PASSAGE:
Internal control is one of the basic prerequisites for a business, and refers to the regulatory framework that organisations follow in order to function. This can be anything from ensuring that your business gets paid for its services, to making sure an invoice is paid correctly and on time.
All businesses have some form of internal control, even if they’re not explicit and are entirely informal. Normally, and for most businesses, there are usually standardised rules for the processes and procedures involved, and typically these are supplemented by some form of control activity level, such as an authorisation flow to check an incoming invoice. For many companies, internal control – even if it’s explicit and standardised to an extent – doesn’t isn’t always documented, monitored or optimised.
Enhancing and improving internal control has become increasingly important, mainly due to major and recurring incidents in business and society, crimes and deficiencies in businesses that the general public gets to hear about, are reported on in the media and even taken to court. Let’s take a look at the concept!
All businesses have some form of internal control, so it’s important to define the degree to which it exists so that we can define expectations later on how it can be improved. Not everything in an organisation needs to be formalised and controlled for internal control to improve. Rather, it’s all a matter of identifying and managing the most relevant and critical risks to the business, and defining effective controls in order to move the maturity of the business towards internal control.
The COSO framework is a well-known model for evaluating, implementing and reviewing an organisation’s internal control and governance when it comes to operational objectives, reporting and compliance with laws and regulations. This model consists of 5 components – Control Environment, Risk Assessment, Control Activities, Information & Communication and Monitoring Activities – which in turn are described using 17 principles.
Evaluating processes and procedures against this framework can give the business a good understanding of its current situation and maturity.

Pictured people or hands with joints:

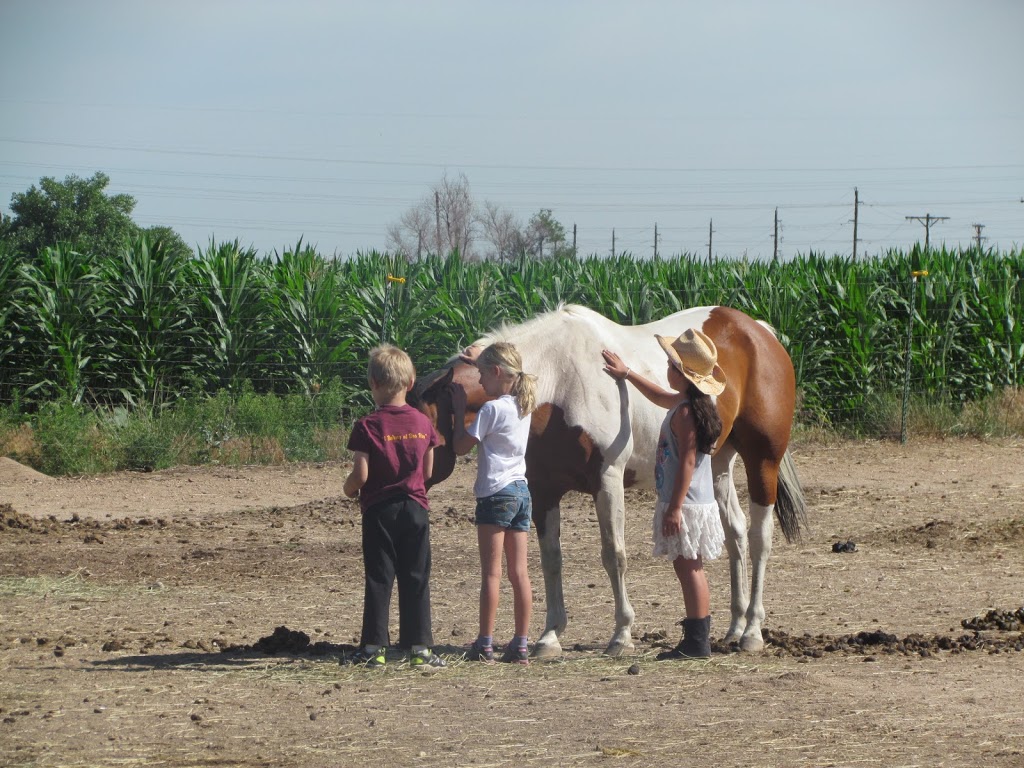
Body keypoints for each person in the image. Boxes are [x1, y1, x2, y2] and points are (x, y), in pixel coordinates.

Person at [601, 328, 727, 659]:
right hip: (689, 501)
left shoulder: (686, 413)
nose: (667, 370)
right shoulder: (689, 403)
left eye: (672, 367)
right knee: (689, 566)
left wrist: (674, 508)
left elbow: (686, 462)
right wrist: (627, 374)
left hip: (685, 503)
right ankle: (696, 636)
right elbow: (658, 396)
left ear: (684, 376)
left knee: (690, 568)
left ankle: (698, 641)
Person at [342, 344, 445, 669]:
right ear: (411, 382)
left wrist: (348, 489)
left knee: (379, 577)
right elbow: (428, 472)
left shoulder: (368, 425)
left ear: (372, 383)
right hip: (415, 508)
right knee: (416, 576)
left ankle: (374, 648)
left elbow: (361, 474)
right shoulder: (423, 422)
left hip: (379, 511)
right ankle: (420, 648)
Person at [449, 341, 538, 664]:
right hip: (521, 492)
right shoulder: (523, 404)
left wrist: (459, 412)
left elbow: (460, 447)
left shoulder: (491, 409)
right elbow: (499, 376)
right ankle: (521, 643)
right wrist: (479, 360)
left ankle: (485, 643)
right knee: (520, 573)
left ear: (498, 372)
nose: (479, 382)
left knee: (491, 574)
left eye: (482, 374)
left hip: (495, 493)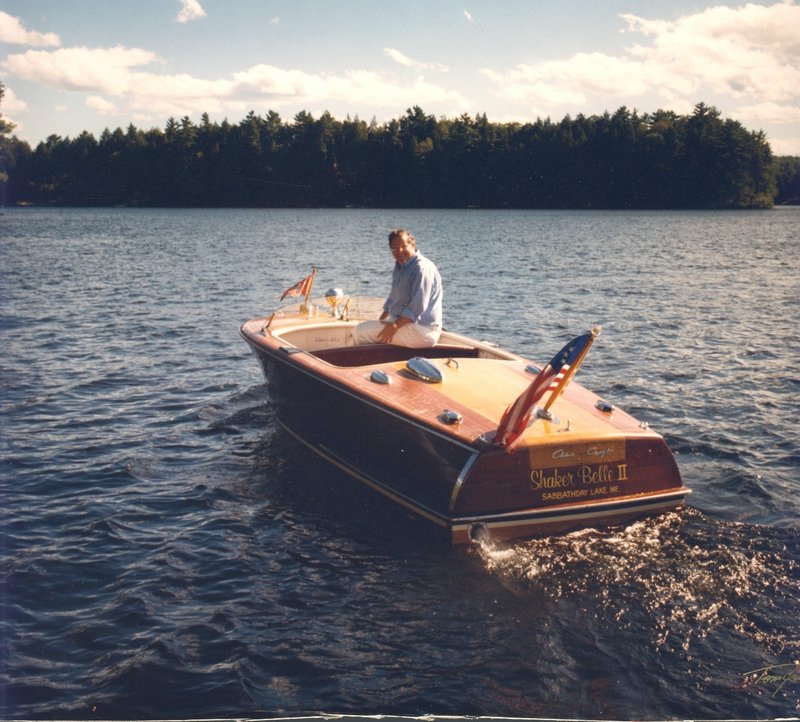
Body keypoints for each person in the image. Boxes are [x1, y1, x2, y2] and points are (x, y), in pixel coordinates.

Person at [353, 229, 443, 347]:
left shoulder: (421, 268)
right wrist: (380, 322)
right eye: (395, 248)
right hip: (406, 325)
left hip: (423, 330)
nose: (399, 251)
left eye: (403, 246)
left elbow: (417, 308)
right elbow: (392, 299)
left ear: (413, 245)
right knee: (369, 328)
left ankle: (359, 363)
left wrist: (393, 327)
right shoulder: (400, 266)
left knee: (360, 331)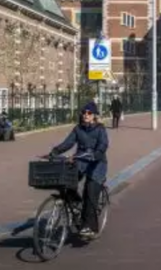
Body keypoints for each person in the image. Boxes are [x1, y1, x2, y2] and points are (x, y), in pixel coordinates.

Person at [50, 100, 109, 238]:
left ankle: (90, 228)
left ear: (94, 115)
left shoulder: (100, 129)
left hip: (97, 164)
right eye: (84, 112)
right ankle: (76, 207)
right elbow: (68, 143)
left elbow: (103, 144)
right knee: (67, 182)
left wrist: (97, 153)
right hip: (81, 161)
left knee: (89, 192)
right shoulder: (78, 129)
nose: (85, 115)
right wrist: (55, 151)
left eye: (89, 113)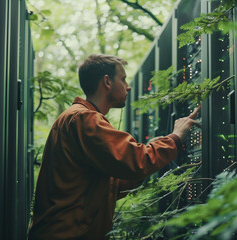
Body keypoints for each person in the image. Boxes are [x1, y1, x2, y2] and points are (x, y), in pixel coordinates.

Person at [27, 54, 200, 240]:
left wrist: (151, 156)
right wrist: (175, 138)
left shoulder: (77, 118)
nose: (128, 86)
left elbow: (109, 187)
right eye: (123, 79)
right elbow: (137, 160)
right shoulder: (84, 119)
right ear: (107, 81)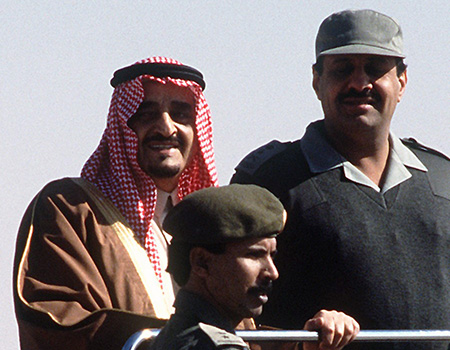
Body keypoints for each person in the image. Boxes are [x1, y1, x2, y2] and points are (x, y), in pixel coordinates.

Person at [231, 9, 449, 350]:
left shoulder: (443, 181)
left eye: (375, 69)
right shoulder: (268, 183)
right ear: (317, 81)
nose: (359, 84)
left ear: (402, 81)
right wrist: (302, 342)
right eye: (343, 69)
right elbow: (230, 316)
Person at [13, 56, 218, 350]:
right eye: (147, 114)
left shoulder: (205, 229)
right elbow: (59, 322)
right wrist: (185, 339)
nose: (166, 127)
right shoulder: (68, 209)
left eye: (181, 114)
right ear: (123, 126)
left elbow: (240, 328)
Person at [148, 184, 359, 350]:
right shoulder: (209, 344)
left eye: (272, 256)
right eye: (254, 255)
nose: (272, 273)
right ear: (202, 262)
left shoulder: (183, 335)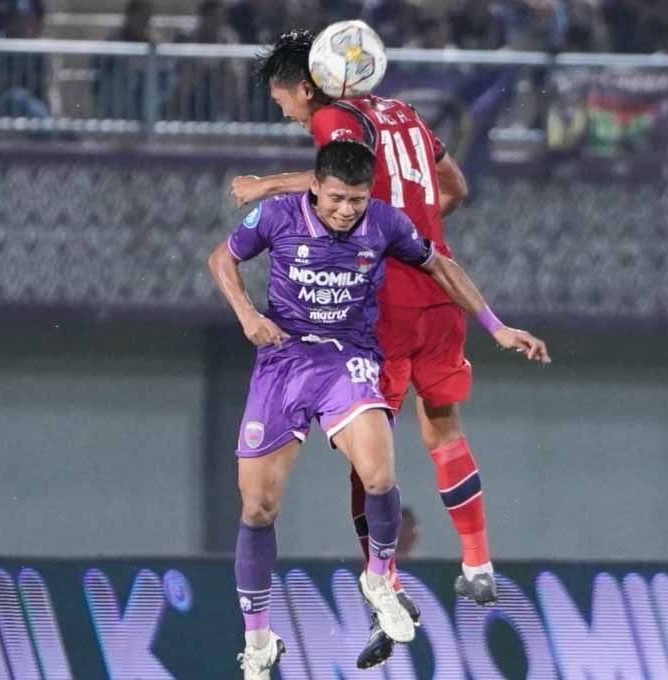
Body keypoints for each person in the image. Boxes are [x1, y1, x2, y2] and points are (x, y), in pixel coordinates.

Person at [208, 140, 550, 679]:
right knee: (257, 509)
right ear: (315, 187)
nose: (347, 210)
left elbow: (441, 266)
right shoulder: (276, 216)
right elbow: (221, 258)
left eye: (358, 200)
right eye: (338, 198)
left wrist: (497, 328)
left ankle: (380, 577)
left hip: (349, 358)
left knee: (379, 472)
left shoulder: (385, 223)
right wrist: (248, 315)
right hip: (283, 361)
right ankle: (259, 641)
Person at [229, 27, 503, 667]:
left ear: (306, 86)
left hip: (380, 305)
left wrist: (269, 185)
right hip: (440, 290)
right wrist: (410, 228)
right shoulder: (405, 112)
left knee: (366, 451)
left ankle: (387, 588)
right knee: (443, 430)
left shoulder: (336, 117)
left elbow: (338, 181)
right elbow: (455, 189)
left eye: (283, 101)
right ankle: (478, 563)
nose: (288, 113)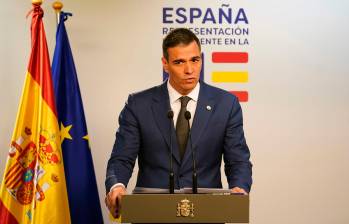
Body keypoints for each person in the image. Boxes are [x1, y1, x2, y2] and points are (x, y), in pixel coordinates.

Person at [105, 28, 252, 218]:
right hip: (152, 214)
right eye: (179, 62)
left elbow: (237, 160)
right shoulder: (138, 104)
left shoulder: (226, 104)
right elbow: (121, 159)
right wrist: (117, 186)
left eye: (195, 60)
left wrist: (239, 187)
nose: (189, 70)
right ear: (165, 64)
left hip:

PROMPT A: Based on the passage on internal control, decide whether each statement agrees with it: (i) the COSO framework has 5 components described through 17 principles; (ii) everything in an organisation must be formalised and controlled for internal control to improve; (iii) some businesses have no internal control at all. Answer yes or no for each and quote the deciding words.
PROMPT B: Repeat word for word the span of the passage on internal control between "Enhancing and improving" and "at the concept!", inclusive.

RESPONSE BOX A:
(i) Yes: "This model consists of 5 components" and "which in turn are described using 17 principles."
(ii) No: "Not everything in an organisation needs to be formalised and controlled for internal control to improve."
(iii) No: "All businesses have some form of internal control, even if they’re not explicit and are entirely informal."

RESPONSE BOX B:
Enhancing and improving internal control has become increasingly important, mainly due to major and recurring incidents in business and society, crimes and deficiencies in businesses that the general public gets to hear about, are reported on in the media and even taken to court. Let’s take a look at the concept!